I guess more or less every reader has heard of denormalization and how it is
used to improve performance. It is said that a query that joins several tables
will perform bad, and that to remedy this you should denormalize your database
design. This 'advice' is however wrong, and it is wrong in several ways. In this
article I will show you why it is wrong and what you can do instead of following
this advice.
What is denormalization?
The fact that there is no single and clear answer to this question should in
itself be a warning flag that this is something you should be wary of. Compared
to normalization, there is no definition of what a denormalized table is. Note
that I don't use the term relation, because an R-table, i.e. a relation in table
form as stated in the relational model, is in 1NF by definition and therefore
always normalized. Instead, what most proponents of denormalization mean when
they say that you should denormalize a database design is that you should 'lower
the level of normalization', i.e. not have your tables fully normalized. In
other words, you should have more than one entity in a table. The reason for
doing this, they say, is that queries will otherwise have to join several tables
to return complete information, and this is supposedly bad for performance. Some
like to do this when the performance of some specific query or operation is not
as good as they want it, but I have even seen projects where there was an entire
phase in the project cycle dedicated to denormalizing the system!

> [RECORDS]:
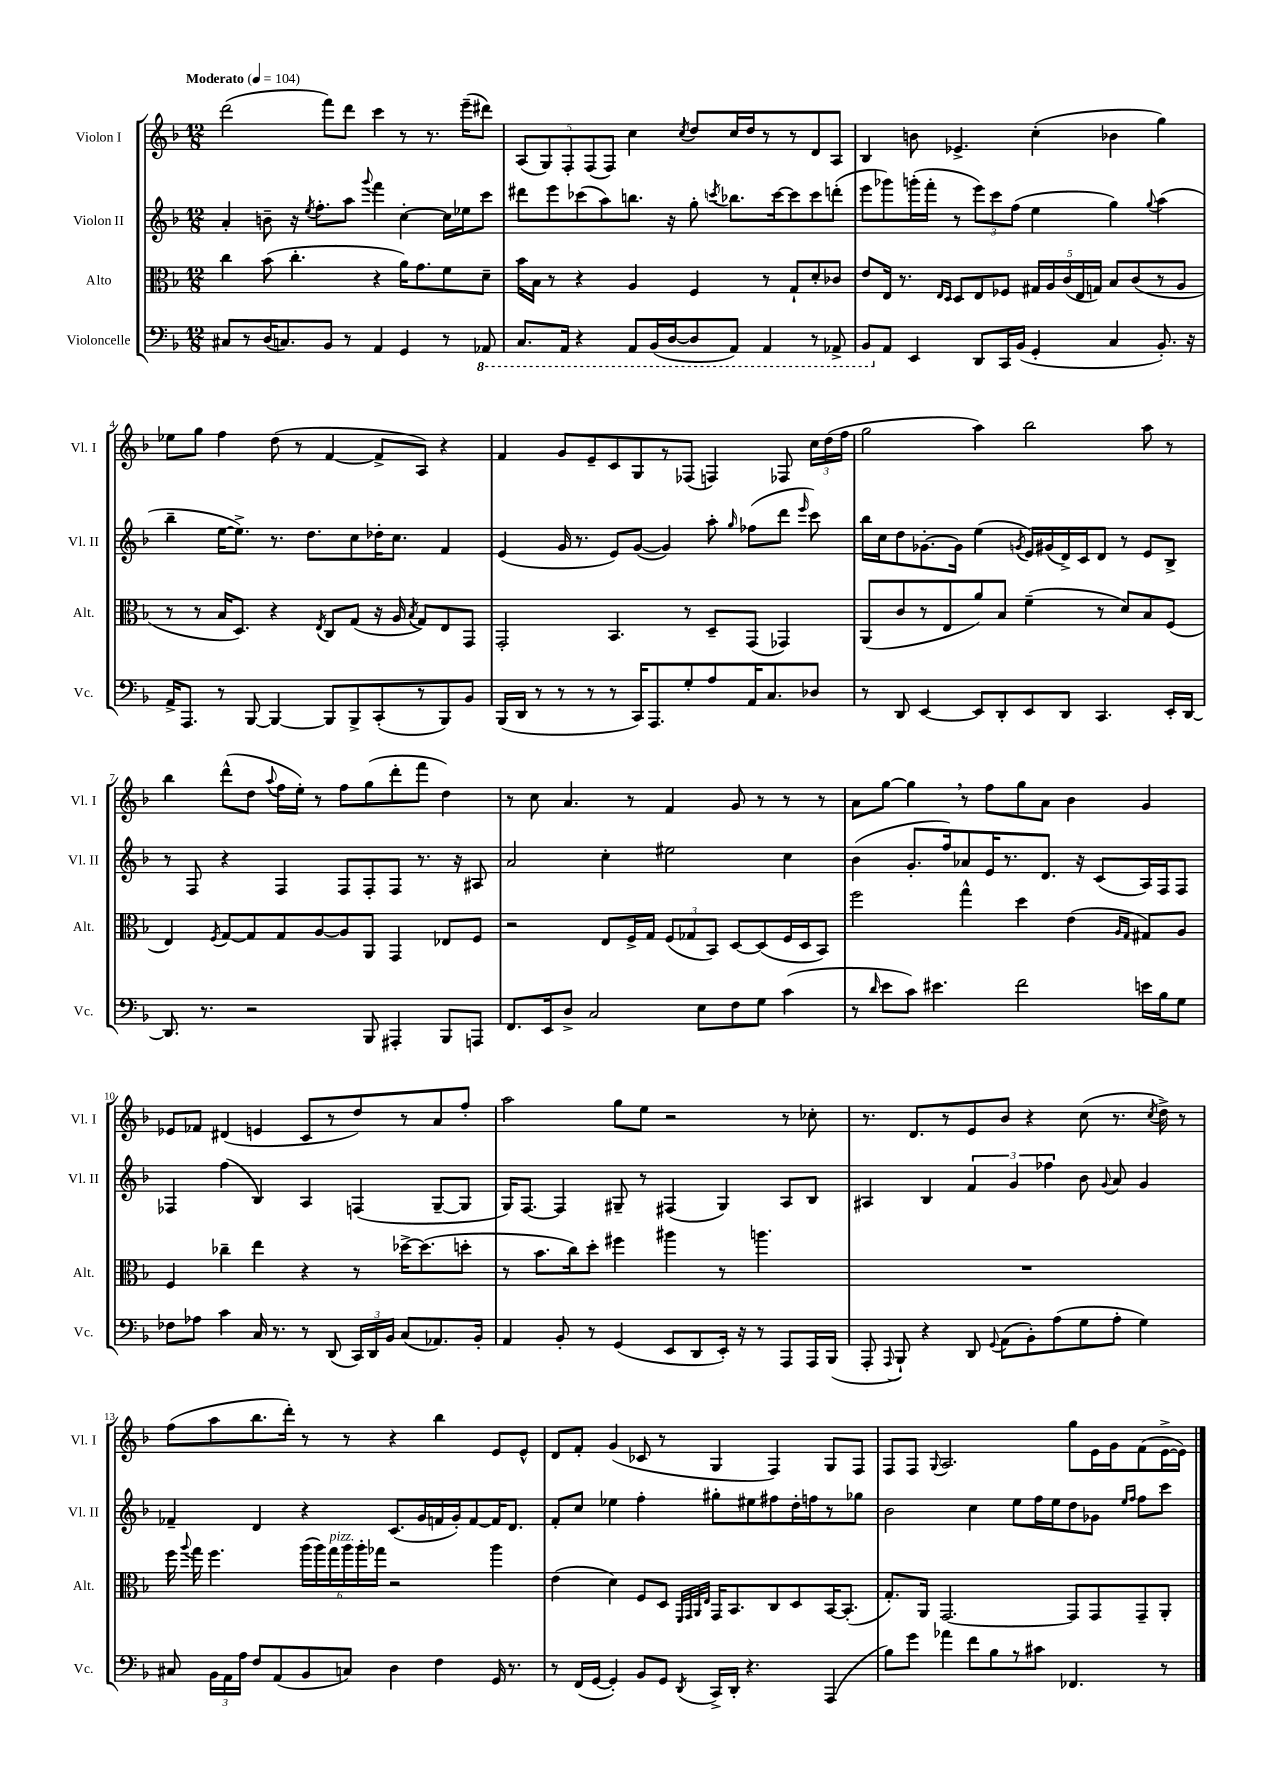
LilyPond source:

<<
\new StaffGroup <<
\new Staff = "s0" \with { instrumentName = "Violon I" shortInstrumentName = "Vl. I" } {
    \clef treble \key f \major \numericTimeSignature \time 12/8 \tempo "Moderato" 4 = 104
    \autoBeamOff d'''2( f'''8[) d'''8] c'''4 r8 r8. e'''16[--( dis'''8]) |
    \tuplet 5/4 { a8[( g8) f8-. f8( f8]) } c''4 \acciaccatura { c''8 } d''8[ c''16 d''16 r8 r8 d'8 a8] |
    bes4 b'8 ees'4.-> c''4-.( bes'4 g''4) |
    ees''8[ g''8] f''4 d''8( r8 f'4~ f'8[-> a8]) r4 |
    f'4 g'8[ e'8-- c'8 g8 r8 fes8]( f4) fes8 \tuplet 3/2 { c''16[ d''16( f''16] } |
    g''2 a''4) bes''2 a''8 r8 |
    bes''4 d'''8[-^( d''8] \appoggiatura { a''8 } f''16[ e''16]-.) r8 f''8[ g''8( d'''8-. f'''8] d''4) |
    r8 c''8 a'4. r8 f'4 g'8 r8 r8 r8 |
    a'8[ g''8]~ g''4 \breathe r8 f''8[ g''8 a'8] bes'4 g'4 |
    ees'8[ fes'8] dis'4( e'4 c'8[ r8 d''8) r8 a'8 f''8]-. |
    a''2 g''8[ e''8] r2 r8 ces''8-. |
    r8. d'8.[ r8 e'8 bes'8] r4 c''8( r8. \acciaccatura { c''8 } d''16->) r8 |
    f''8[( a''8 bes''8. d'''16]-.) r8 r8 r4 bes''4 e'8[ e'8]-^ |
    d'8[ f'8]-. g'4( ces'8 r8 g4 f4) g8[ f8] |
    f8[ f8] \appoggiatura { g8 } a2. g''8[ e'16 g'16 f'8( e'16~-> e'16]) \bar "|." |
}
\new Staff = "s1" \with { instrumentName = "Violon II" shortInstrumentName = "Vl. II" } {
    \clef treble \key f \major \numericTimeSignature \time 12/8
    \autoBeamOff a'4-. b'8-- r16 \acciaccatura { e''8 } f''8.[-. a''8] \appoggiatura { g'''8 } f'''4 c''4~-. c''16[ ees''16 c'''8] |
    dis'''8[ e'''8 ces'''8( a''8) b''8.] r16 g''8-. \acciaccatura { c'''8 } bes''8.[ c'''16~ c'''8 c'''8 d'''8]-.( |
    e'''8[ ges'''8) g'''16-.( f'''16]-. r8 \tuplet 3/2 { e'''8[) c'''8 f''8]( } e''4 g''4) \appoggiatura { g''8 } a''4( |
    bes''4-- e''16[~ e''8.]->) r8. d''8.[ c''8 des''16-. c''8.] f'4 |
    e'4( g'16 r8. e'8[) g'8]~( g'4) a''8-. \grace { g''16 } fes''8[( d'''8] \grace { e'''16 } c'''8) |
    bes''16[ c''16 d''8 ges'8.~-. ges'16] e''4( \acciaccatura { g'8 } e'16[) gis'16( d'16->) c'16 d'8] r8 e'8[ bes8]-> |
    r8 f8 r4 f4 f8[ f8-. f8] r8. r16 ais8 |
    a'2 c''4-. eis''2 c''4 |
    bes'4( g'8.[-. f''16) aes'8 e'16 r8. d'8.] r16 c'8[( a16) f16 f8] |
    fes4 f''4( bes4) a4 f4( g8[~-- g8] |
    g16[) f8.]~ f4 gis8-- r8 fis4( gis4) a8[ bes8] |
    ais4 bes4 \tuplet 3/2 { f'4 g'4 fes''4 } bes'8 \appoggiatura { g'8 } a'8 g'4 |
    fes'4-- d'4 r4 c'8.[( g'16 f'16 g'16-.) f'8~ f'16 d'8.] |
    f'8[-. c''8] ees''4 f''4-. gis''8[-. eis''8 fis''8 d''16-. f''16 r8 ges''8] |
    bes'2 c''4 e''8[ f''16 e''16 d''8 ges'8] \grace { e''16[ f''16] } f''8[ c'''8] \bar "|." |
}
\new Staff = "s2" \with { instrumentName = "Alto" shortInstrumentName = "Alt." } {
    \clef alto \key f \major \numericTimeSignature \time 12/8
    \autoBeamOff c''4 bes'8( c''4.-. r4 a'16[) g'8. f'8 d'8]-- |
    bes'16[ bes16] r8 r4 a4 f4 r8 g8[-! d'8-. ces'8] |
    e'8[ e16] r8. \grace { e16[ d16] } d8[ e8 fes8] \tuplet 5/4 { gis16[ a16 c'16( e16 g16]) } bes8[ c'8( r8 a8] |
    r8 r8 bes16[ d8.]) r4 \acciaccatura { e8 } c8[ g8]( r16 a16 \acciaccatura { bes8 } g8[) e8 g,8] |
    g,2-. bes,4. r8 d8[-- g,8]( ges,4) |
    a,8[( c'8 r8 e8 a'8) bes8] f'4--( r8 d'8[) bes8 f8]( |
    e4) \acciaccatura { f8 } g8[~ g8 g8 a8~ a8 a,8] g,4 ees8[ f8] |
    r2 e8[ f16-> g16] \tuplet 3/2 { f8[( ges8 bes,8]) } d8[~ d8( f16 d16 bes,8]) |
    f''2 g''4-^ d''4 e'4( \grace { a16[ g16] } gis8[) a8] |
    f4 ces''4-- e''4 r4 r8 des''16[~-> des''8.( d''8]-. |
    r8 bes'8.[ c''16) d''8]-. fis''4 ais''4 r8 a''4. |
    R1. |
    f''16 \appoggiatura { a''8 } g''16 f''4. \tuplet 6/4 { a''16[( a''16) g''16^\markup { \italic "pizz." } a''16 a''16-. ges''16] } r2 a''4 |
    e'4( d'4) f8[ d8] \grace { f,32[ g,32 a,32 e32] } g,16[ bes,8. c8 d8 bes,16~ bes,8.]-.( |
    g8.[-.) a,16] g,2.~ g,8[ g,8 g,8-- a,8]-. \bar "|." |
}
\new Staff = "s3" \with { instrumentName = "Violoncelle" shortInstrumentName = "Vc." } {
    \clef bass \key f \major \numericTimeSignature \time 12/8
    \autoBeamOff cis8[ r8 d16( c8.) bes,8] r8 a,4 g,4 r8 \ottava #-1 aes,,8 |
    c,8.[ a,,16] r4 a,,8[ bes,,16( d,16~ d,8 a,,8]) a,,4 r8 aes,,8-> |
    bes,,8[ \ottava #0 a,8] e,4 d,8[ c,16 bes,16]( g,4-. c4 bes,8.-.) r16 |
    a,16[-> a,,8.] r8 bes,,8~ bes,,4~ bes,,8[ bes,,8-> c,8-.( r8 bes,,8) bes,8] |
    bes,,16[( d,16] r8 r8 r8 r8 c,16[) a,,8. g8-. a8 a,16 c8. des8] |
    r8 d,8 e,4~ e,8[ d,8-. e,8 d,8] c,4. e,16[-. d,16]~ |
    d,8. r8. r2 bes,,8 ais,,4-. bes,,8[ a,,8] |
    f,8.[ e,16 d8]-> c2 e8[ f8 g8] c'4( |
    r8 \grace { d'16 } e'8[ c'8]) eis'4. f'2 e'16[ bes16 g8] |
    fes8[ aes8] c'4 c16 r8. r8 d,8( \tuplet 3/2 { c,16[) d,16 bes,16] } c8[( aes,8.) bes,16]-. |
    a,4 bes,8-. r8 g,4( e,8[ d,8 e,16]-.) r16 r8 a,,8[ a,,16 bes,,16]( |
    a,,8-. \appoggiatura { a,,8 } bes,,8-!) r4 d,8 \appoggiatura { g,8 } a,8[( bes,8-.) a8( g8 a8]-. g4) |
    cis8 \tuplet 3/2 { bes,16[ a,16 a16] } f8[ a,8( bes,8 c8]) d4 f4 g,16 r8. |
    r8 f,16[( g,16]~ g,4-.) bes,8[ g,8] \acciaccatura { d,8 } c,16[-> d,16]-. r4. a,,4( |
    bes8[) g'8] aes'4 f'8[ bes8 r8 cis'8] fes,4. r8 \bar "|." |
}
>>
>>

> [GIVEN PROBLEM]:
Return the stretch of the denormalization article from "I guess more" through "What is denormalization?", copied word for word.

> [THE REPLY]:
I guess more or less every reader has heard of denormalization and how it is
used to improve performance. It is said that a query that joins several tables
will perform bad, and that to remedy this you should denormalize your database
design. This 'advice' is however wrong, and it is wrong in several ways. In this
article I will show you why it is wrong and what you can do instead of following
this advice.
What is denormalization?